Are filtered plasma proteins processed in the same way by the kidney?

In order to understand the mechanism of albuminuria we have explored how other plasma proteins are processed by the kidney as compared to inert molecules like Ficolls. When fractional clearances are plotted versus protein radius there is a remarkable parallelism between protein (molecular weight range 30-150kDa) clearance in healthy controls, in Dent's disease, in nephrotic states and the clearance of Ficolls. Although there are significant differences in the levels of fractional clearances in these states.
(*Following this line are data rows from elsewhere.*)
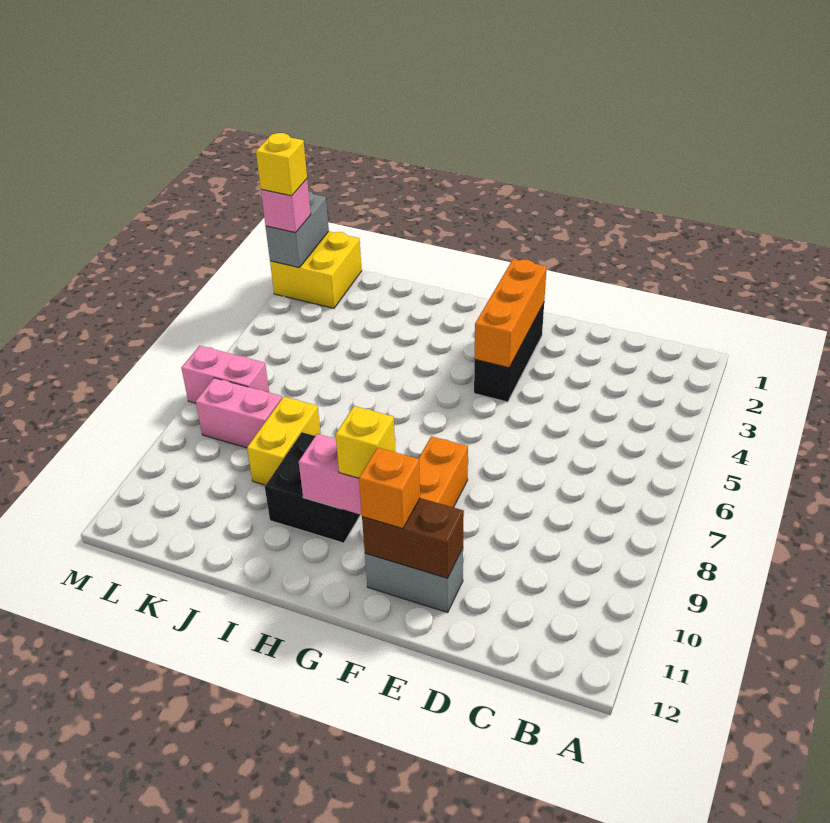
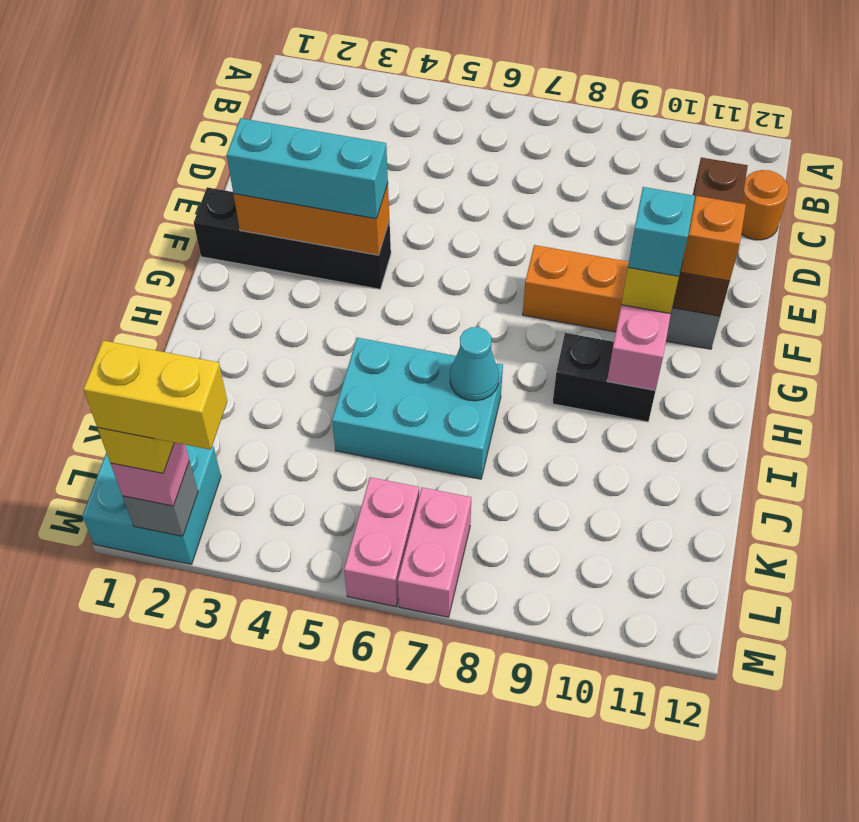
none -> orange 1x1 round brick [741,170,789,240]
brown 1x2 brick [362,498,464,578] -> brown 1x3 brick [673,158,748,316]
black 1x3 brick [474,303,544,402] -> black 1x4 brick [194,187,391,289]
none -> cyan 1x3 brick [227,118,388,219]
none -> cyan 1x1 brick [628,187,695,276]
black 2x2 brick [265,432,360,543] -> black 1x2 brick [553,333,655,422]
none -> cyan 2x3 brick [332,338,503,479]
none -> cyan 1x1 cone [450,327,499,401]
yellow 1x2 brick [247,397,321,485] -> yellow 1x2 brick moved to [83,341,227,450]
pink 1x2 brick [196,378,282,448] -> pink 1x2 brick moved to [344,477,419,607]
yellow 2x2 brick [270,231,362,308] -> cyan 2x2 brick [82,445,221,565]
grey 1x2 brick [266,191,329,268] -> grey 1x1 brick [123,461,198,536]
Dent's disease results in a 2-fold increase in the fractional clearance of proteins as compared to healthy controls whereas in nephrotic states there is a further 3-fold increase in fractional clearance. Previous thinking that albumin uptake was controlled primarily by the megalin/cubilin receptor does not explain the albumin urinary excretion data and is therefore an incorrect concept. Protein clearance in nephrotic states approach the fractional clearance of inert Ficolls for a given radius. It therefore appears that there are two pathways processing these proteins. A low capacity pathway associated with megalin/cubilin that degrades filtered protein (that is inhibited in Dent's disease) and a high capacity pathway that retrieves the filtered protein and returns it to the blood supply (without retrieval nephrotic protein excretion will occur and this will account for hypoproteinemia). On the other hand low molecular weight proteins (<20kDa) are processed entirely differently by the kidney. They are not retrieved but are comprehensively degraded in the kidney with the degradation products predominantly returned to the blood supply.